─── RECORDS FOR THE EXERCISE

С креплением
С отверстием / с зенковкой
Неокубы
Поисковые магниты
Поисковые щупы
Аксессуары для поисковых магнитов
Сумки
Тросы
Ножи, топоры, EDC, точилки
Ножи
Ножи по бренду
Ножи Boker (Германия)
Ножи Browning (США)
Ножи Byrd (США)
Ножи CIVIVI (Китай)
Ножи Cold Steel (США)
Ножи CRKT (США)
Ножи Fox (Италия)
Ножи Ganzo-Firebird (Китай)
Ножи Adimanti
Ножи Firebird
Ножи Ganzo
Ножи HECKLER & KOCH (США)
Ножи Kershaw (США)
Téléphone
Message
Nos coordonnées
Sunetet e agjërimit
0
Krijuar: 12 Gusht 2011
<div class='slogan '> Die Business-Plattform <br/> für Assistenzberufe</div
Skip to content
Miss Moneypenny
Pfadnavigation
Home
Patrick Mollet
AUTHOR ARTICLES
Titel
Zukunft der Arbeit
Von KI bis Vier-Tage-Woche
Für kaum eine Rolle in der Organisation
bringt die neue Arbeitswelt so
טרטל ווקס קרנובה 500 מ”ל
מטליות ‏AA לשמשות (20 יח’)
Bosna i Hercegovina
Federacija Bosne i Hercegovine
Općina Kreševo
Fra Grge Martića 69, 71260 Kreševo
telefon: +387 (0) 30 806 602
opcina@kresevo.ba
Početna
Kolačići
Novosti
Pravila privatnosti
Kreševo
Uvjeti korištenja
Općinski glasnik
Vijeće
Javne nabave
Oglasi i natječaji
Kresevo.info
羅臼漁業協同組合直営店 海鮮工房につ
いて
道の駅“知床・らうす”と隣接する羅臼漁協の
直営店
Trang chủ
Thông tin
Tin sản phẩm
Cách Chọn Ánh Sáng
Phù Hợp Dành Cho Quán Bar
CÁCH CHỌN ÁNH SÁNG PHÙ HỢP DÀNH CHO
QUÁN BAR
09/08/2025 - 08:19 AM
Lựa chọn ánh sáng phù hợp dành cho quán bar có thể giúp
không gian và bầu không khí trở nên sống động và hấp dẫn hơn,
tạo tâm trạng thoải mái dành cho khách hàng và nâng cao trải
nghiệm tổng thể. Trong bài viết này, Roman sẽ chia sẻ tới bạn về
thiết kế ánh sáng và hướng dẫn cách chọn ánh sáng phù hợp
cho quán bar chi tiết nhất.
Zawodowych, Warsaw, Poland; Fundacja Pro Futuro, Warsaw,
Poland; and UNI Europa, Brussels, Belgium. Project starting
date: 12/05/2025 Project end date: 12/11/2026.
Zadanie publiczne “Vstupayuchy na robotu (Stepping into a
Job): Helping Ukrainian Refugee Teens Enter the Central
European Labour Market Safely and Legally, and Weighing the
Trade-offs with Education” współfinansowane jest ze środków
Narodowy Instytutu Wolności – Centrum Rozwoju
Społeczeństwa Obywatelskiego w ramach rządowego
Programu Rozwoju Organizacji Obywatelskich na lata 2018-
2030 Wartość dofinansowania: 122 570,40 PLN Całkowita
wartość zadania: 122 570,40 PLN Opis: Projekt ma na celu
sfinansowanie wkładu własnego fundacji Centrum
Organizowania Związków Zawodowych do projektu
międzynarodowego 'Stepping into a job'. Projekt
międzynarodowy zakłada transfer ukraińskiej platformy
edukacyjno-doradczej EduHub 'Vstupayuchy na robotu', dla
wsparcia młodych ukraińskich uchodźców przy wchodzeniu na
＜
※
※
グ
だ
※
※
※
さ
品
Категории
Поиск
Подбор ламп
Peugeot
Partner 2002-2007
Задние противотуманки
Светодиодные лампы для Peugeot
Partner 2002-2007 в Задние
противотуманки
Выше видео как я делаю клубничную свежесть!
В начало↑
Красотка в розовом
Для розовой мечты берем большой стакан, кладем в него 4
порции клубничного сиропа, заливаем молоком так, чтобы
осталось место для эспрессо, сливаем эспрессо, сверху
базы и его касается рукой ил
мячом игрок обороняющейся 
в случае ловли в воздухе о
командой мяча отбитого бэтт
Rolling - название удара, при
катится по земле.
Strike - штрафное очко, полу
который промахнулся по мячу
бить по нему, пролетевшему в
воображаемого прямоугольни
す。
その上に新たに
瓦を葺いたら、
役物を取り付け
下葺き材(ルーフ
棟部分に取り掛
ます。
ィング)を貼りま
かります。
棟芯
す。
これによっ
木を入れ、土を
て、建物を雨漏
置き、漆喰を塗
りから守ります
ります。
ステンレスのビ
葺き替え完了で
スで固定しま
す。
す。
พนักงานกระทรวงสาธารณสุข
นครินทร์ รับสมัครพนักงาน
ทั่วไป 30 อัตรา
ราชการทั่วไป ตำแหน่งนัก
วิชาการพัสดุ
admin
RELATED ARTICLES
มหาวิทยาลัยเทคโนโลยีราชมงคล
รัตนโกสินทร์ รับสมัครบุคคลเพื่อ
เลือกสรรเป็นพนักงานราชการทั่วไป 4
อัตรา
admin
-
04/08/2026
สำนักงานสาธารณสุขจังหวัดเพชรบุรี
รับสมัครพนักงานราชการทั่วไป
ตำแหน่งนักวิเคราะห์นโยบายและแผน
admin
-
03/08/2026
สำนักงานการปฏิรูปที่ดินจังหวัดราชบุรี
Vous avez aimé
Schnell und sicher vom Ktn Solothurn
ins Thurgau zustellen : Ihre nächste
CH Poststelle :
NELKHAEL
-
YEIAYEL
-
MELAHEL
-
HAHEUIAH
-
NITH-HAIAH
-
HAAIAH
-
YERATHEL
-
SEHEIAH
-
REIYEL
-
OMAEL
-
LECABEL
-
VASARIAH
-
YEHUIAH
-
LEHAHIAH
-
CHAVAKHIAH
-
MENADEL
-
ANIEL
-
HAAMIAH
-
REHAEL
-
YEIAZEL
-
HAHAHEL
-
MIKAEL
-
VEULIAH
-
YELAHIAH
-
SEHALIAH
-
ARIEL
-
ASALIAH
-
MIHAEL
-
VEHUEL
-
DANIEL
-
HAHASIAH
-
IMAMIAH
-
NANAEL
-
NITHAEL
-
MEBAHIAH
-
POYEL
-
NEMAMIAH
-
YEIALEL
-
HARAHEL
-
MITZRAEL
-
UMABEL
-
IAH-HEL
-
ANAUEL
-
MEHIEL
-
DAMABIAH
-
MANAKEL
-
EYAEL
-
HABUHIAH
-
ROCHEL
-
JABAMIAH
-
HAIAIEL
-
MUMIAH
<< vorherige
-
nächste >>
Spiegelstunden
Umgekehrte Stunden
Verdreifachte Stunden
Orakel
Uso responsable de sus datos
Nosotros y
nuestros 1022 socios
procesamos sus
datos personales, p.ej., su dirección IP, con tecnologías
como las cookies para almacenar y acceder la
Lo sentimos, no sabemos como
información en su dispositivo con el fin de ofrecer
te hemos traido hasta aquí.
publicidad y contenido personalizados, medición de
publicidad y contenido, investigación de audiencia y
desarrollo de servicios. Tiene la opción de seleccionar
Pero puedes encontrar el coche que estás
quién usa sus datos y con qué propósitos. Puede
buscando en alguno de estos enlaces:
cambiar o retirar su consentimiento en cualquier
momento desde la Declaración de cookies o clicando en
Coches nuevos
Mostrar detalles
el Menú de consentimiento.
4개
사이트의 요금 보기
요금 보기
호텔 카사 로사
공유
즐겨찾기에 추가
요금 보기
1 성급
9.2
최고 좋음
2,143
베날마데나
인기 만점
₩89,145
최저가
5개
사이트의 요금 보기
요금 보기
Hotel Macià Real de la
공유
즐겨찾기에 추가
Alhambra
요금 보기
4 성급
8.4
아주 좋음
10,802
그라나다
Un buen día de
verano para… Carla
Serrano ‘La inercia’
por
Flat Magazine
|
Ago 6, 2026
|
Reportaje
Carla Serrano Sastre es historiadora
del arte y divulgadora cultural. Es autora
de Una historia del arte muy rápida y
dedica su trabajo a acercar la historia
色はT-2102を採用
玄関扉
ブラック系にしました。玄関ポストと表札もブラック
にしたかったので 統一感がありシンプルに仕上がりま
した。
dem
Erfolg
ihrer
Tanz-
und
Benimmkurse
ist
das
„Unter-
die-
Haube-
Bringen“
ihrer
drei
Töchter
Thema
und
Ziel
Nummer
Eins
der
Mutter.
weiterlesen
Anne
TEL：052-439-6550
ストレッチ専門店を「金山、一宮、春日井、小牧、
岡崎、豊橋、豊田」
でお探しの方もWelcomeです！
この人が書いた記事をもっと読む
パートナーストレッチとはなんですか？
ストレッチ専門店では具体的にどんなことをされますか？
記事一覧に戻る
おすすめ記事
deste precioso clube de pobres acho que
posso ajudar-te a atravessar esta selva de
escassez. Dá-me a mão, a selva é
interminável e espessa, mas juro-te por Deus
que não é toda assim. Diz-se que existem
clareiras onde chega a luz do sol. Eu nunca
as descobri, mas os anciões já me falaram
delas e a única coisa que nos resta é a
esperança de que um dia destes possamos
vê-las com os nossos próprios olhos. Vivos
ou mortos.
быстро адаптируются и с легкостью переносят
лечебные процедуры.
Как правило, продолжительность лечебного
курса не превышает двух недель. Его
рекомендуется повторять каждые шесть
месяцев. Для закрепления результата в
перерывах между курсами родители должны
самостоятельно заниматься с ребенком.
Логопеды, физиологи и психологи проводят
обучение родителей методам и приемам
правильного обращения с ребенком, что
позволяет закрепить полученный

──────

» **ASSIGNED TASK**
Reproduce the lines from the first one through the one containing "Ножи Ganzo-Firebird (Китай)", inclusive, without any changes.

» **RESULT**
С креплением
С отверстием / с зенковкой
Неокубы
Поисковые магниты
Поисковые щупы
Аксессуары для поисковых магнитов
Сумки
Тросы
Ножи, топоры, EDC, точилки
Ножи
Ножи по бренду
Ножи Boker (Германия)
Ножи Browning (США)
Ножи Byrd (США)
Ножи CIVIVI (Китай)
Ножи Cold Steel (США)
Ножи CRKT (США)
Ножи Fox (Италия)
Ножи Ganzo-Firebird (Китай)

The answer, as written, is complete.